** START OF Records provided **

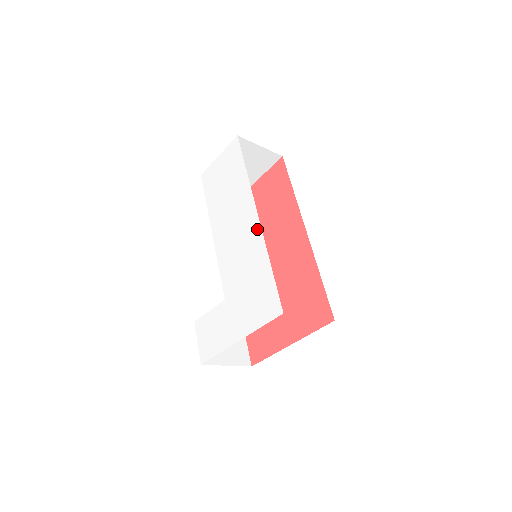
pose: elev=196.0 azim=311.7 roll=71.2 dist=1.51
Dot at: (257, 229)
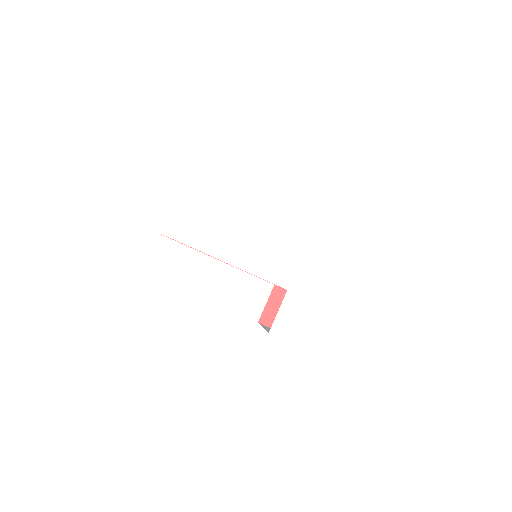
Dot at: (277, 225)
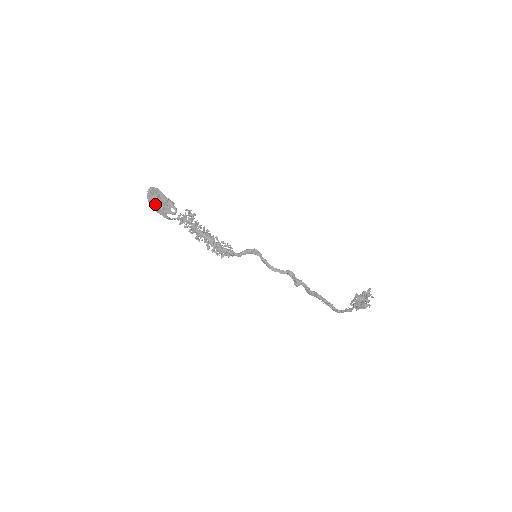
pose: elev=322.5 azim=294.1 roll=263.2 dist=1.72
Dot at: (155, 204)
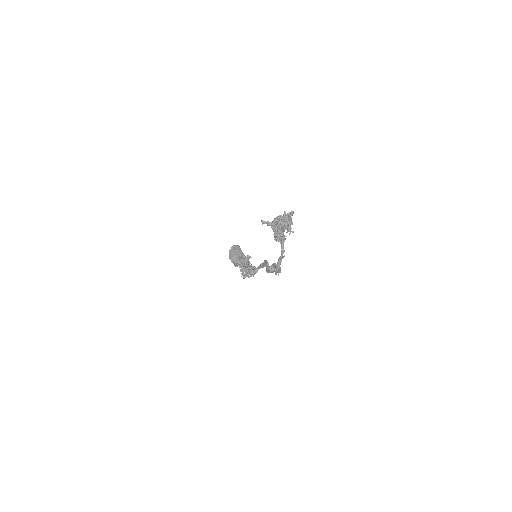
Dot at: (232, 255)
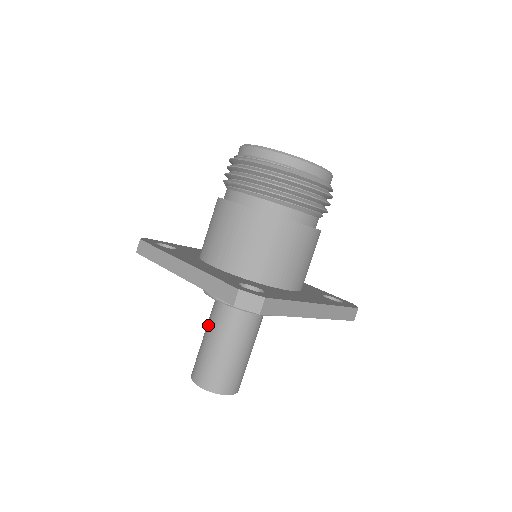
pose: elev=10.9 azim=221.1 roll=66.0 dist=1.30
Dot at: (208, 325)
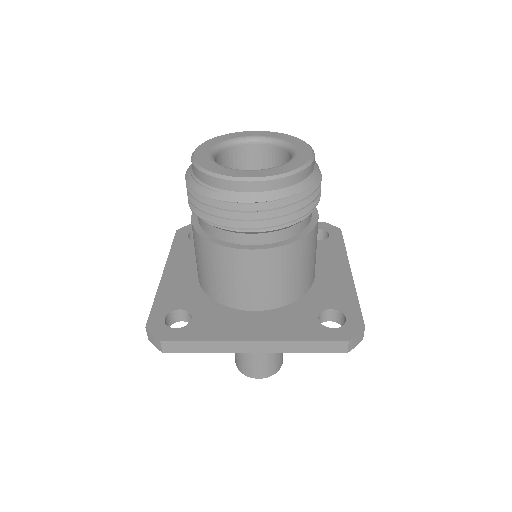
Dot at: occluded
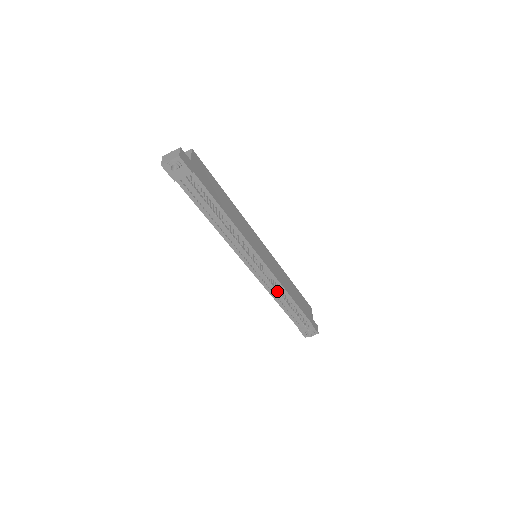
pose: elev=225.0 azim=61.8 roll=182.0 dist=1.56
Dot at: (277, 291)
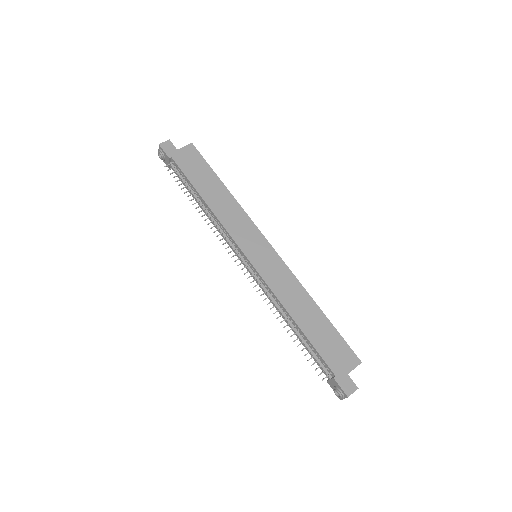
Dot at: occluded
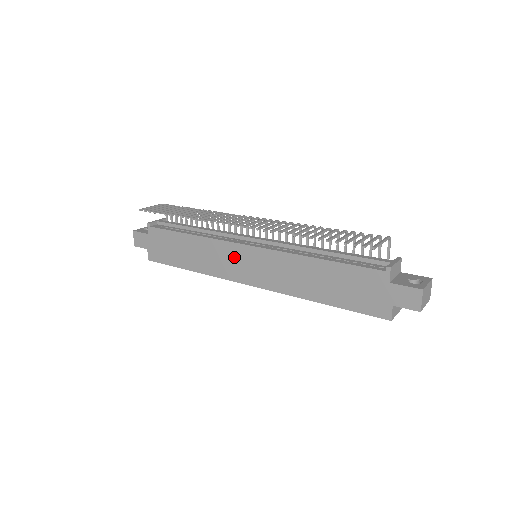
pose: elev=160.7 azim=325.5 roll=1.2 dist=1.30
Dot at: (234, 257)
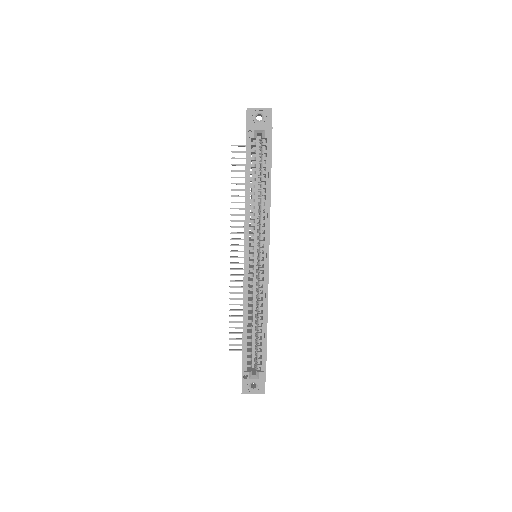
Dot at: occluded
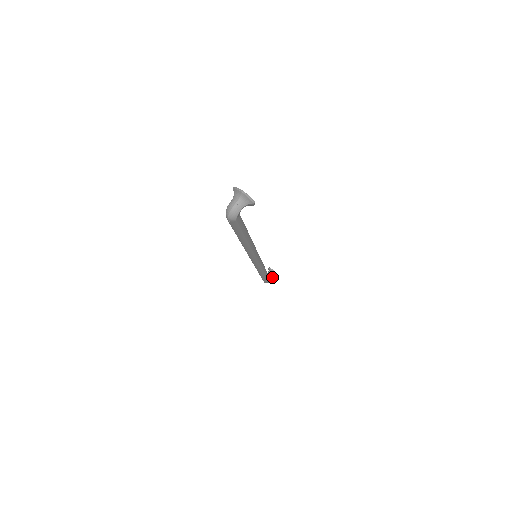
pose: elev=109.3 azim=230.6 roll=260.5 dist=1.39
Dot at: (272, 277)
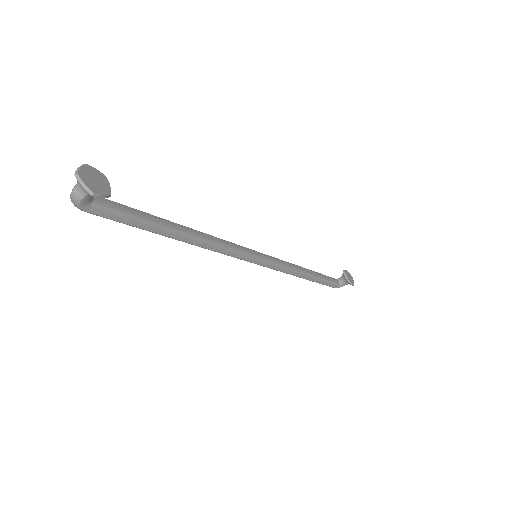
Dot at: (343, 283)
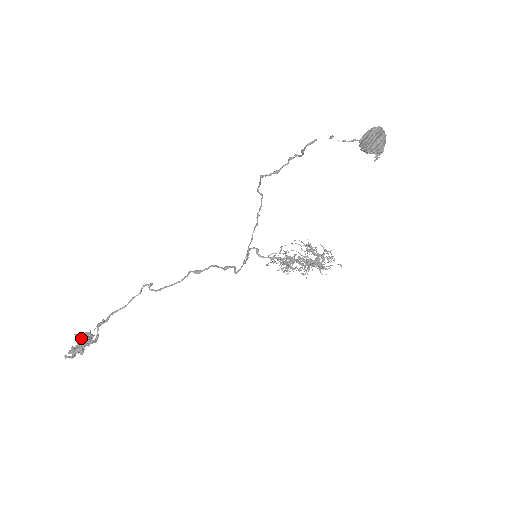
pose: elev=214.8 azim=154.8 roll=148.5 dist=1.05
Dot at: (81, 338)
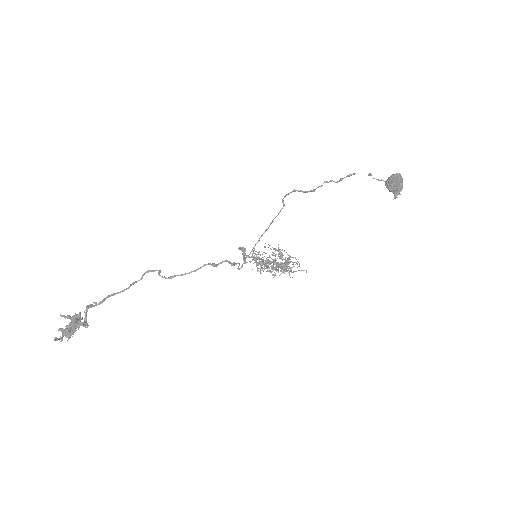
Dot at: (73, 320)
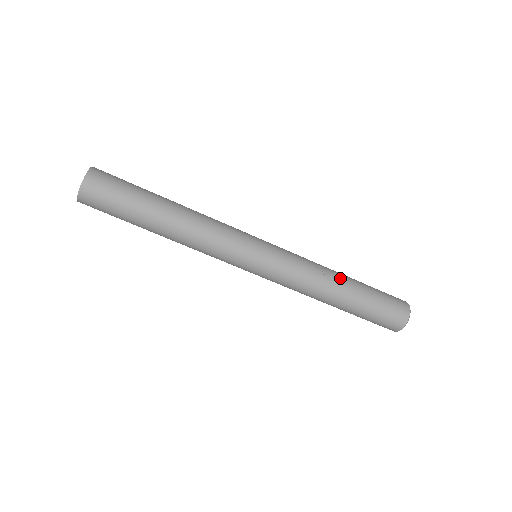
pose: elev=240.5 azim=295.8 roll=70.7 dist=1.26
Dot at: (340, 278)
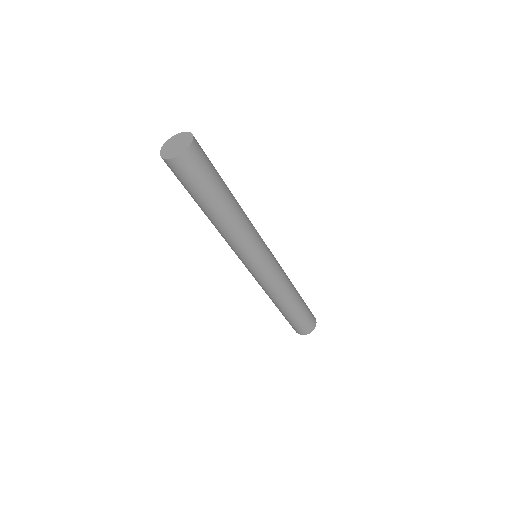
Dot at: (290, 302)
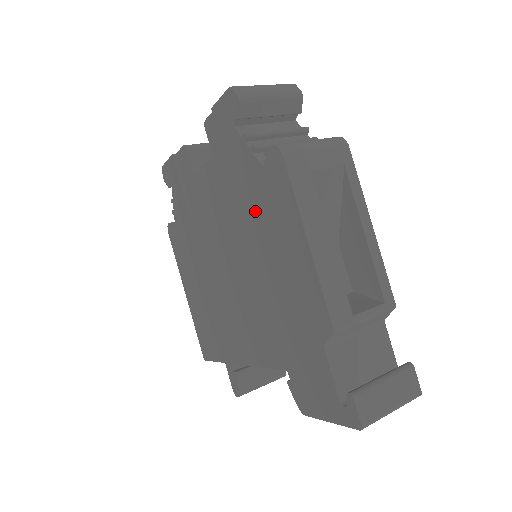
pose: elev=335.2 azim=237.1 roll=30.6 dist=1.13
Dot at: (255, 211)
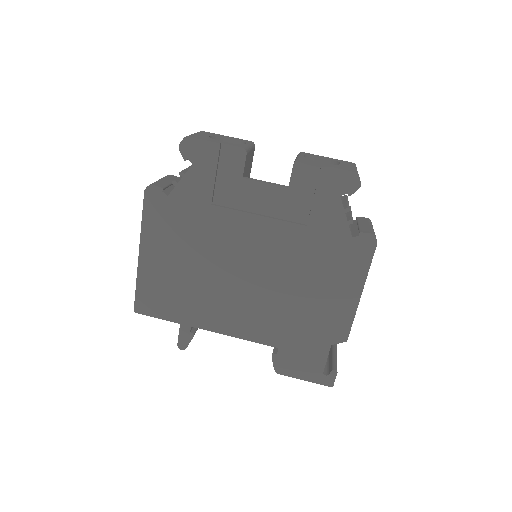
Dot at: (321, 254)
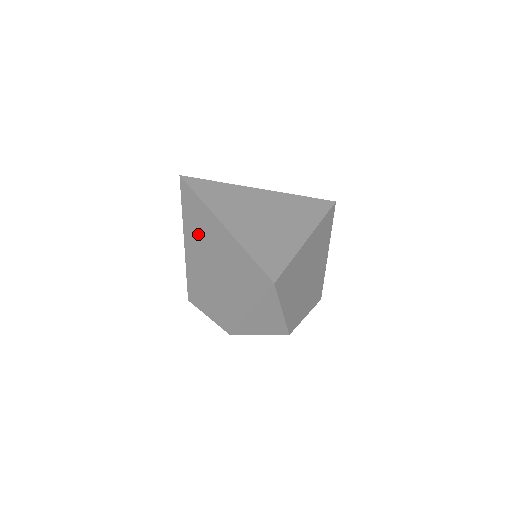
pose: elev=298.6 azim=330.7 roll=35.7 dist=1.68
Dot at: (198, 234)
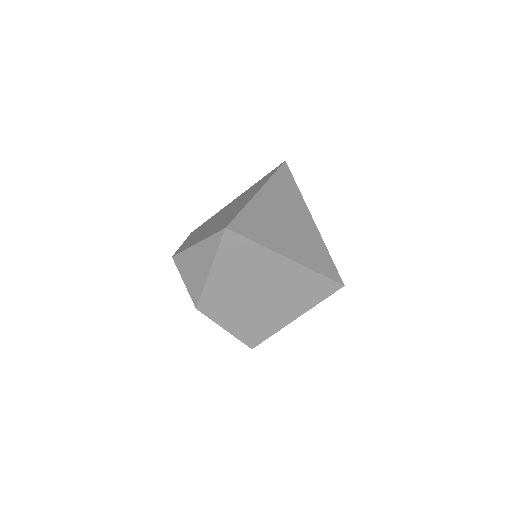
Dot at: occluded
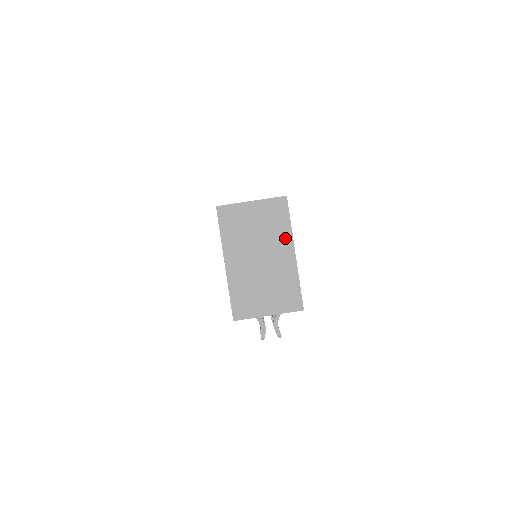
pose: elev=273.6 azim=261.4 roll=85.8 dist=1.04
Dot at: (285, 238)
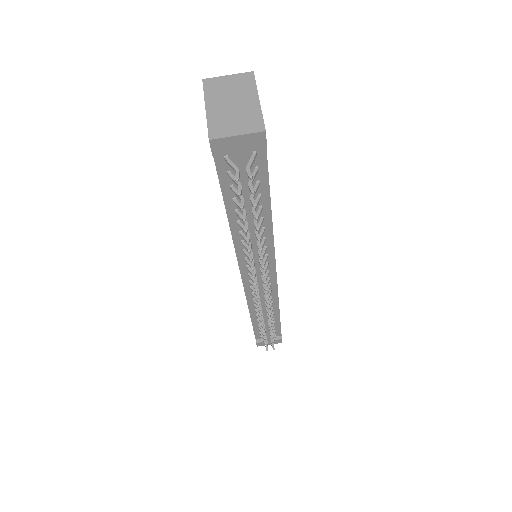
Dot at: (252, 92)
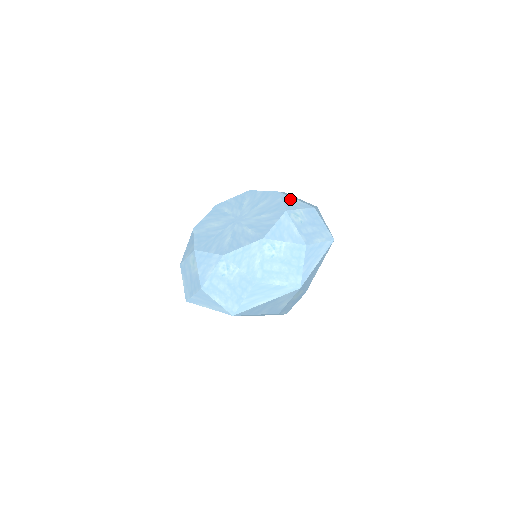
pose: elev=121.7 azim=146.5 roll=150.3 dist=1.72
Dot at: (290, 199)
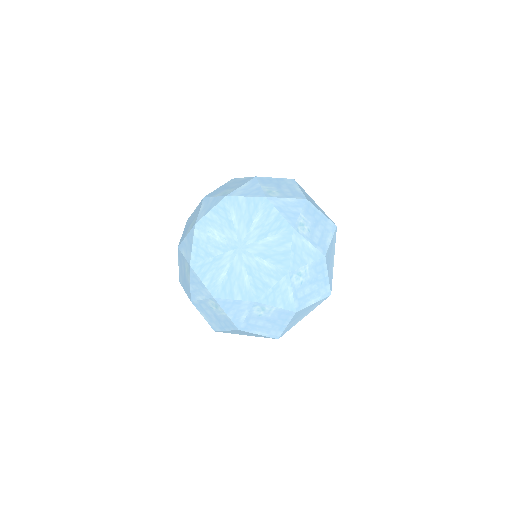
Dot at: (302, 244)
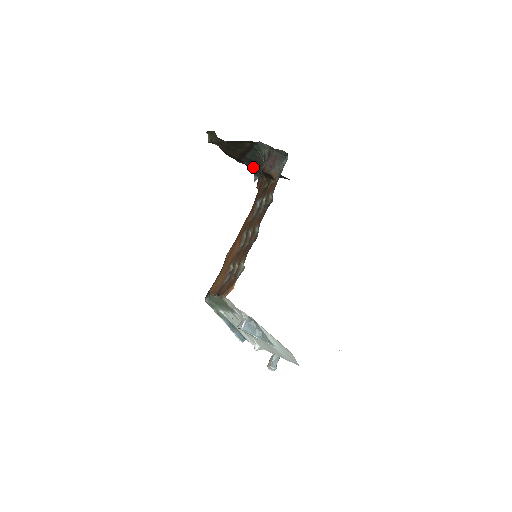
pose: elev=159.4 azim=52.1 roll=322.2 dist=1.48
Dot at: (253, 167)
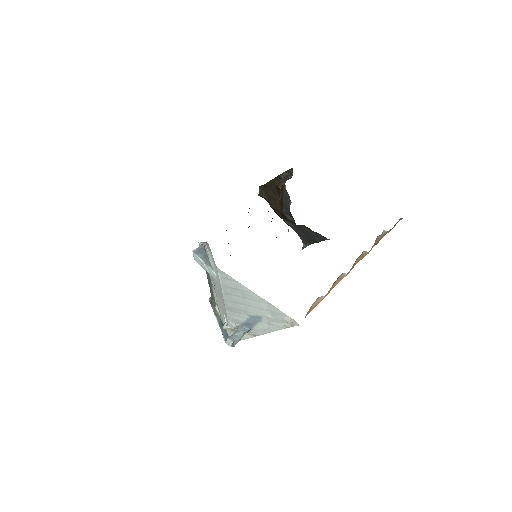
Dot at: (292, 219)
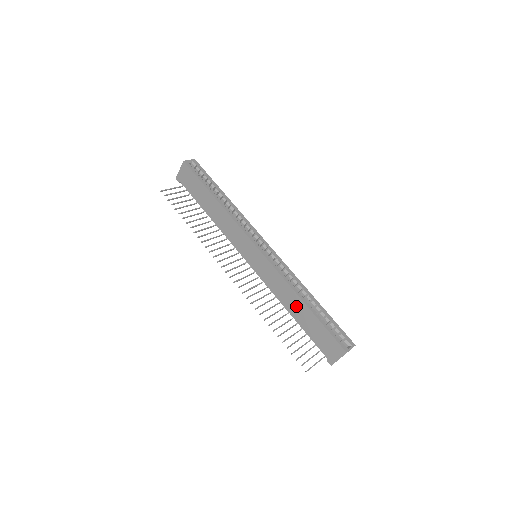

** END OF Records provided **

▸ What you need to do: Copy the listing word for word, starting at the line that contains "pose: elev=335.2 azim=237.1" and going through the end, with that line included. Leave the pictures out.

▸ Response to the task:
pose: elev=335.2 azim=237.1 roll=30.6 dist=1.13
Dot at: (255, 211)
Dot at: (321, 254)
pose: elev=298.6 azim=330.7 roll=35.7 dist=1.68
Dot at: (198, 234)
Dot at: occluded
pose: elev=273.6 azim=261.4 roll=85.8 dist=1.04
Dot at: (285, 238)
Dot at: (252, 92)
pose: elev=121.7 azim=146.5 roll=150.3 dist=1.72
Dot at: (290, 199)
Dot at: (302, 244)
pose: elev=159.4 azim=52.1 roll=322.2 dist=1.48
Dot at: (253, 167)
Dot at: (292, 219)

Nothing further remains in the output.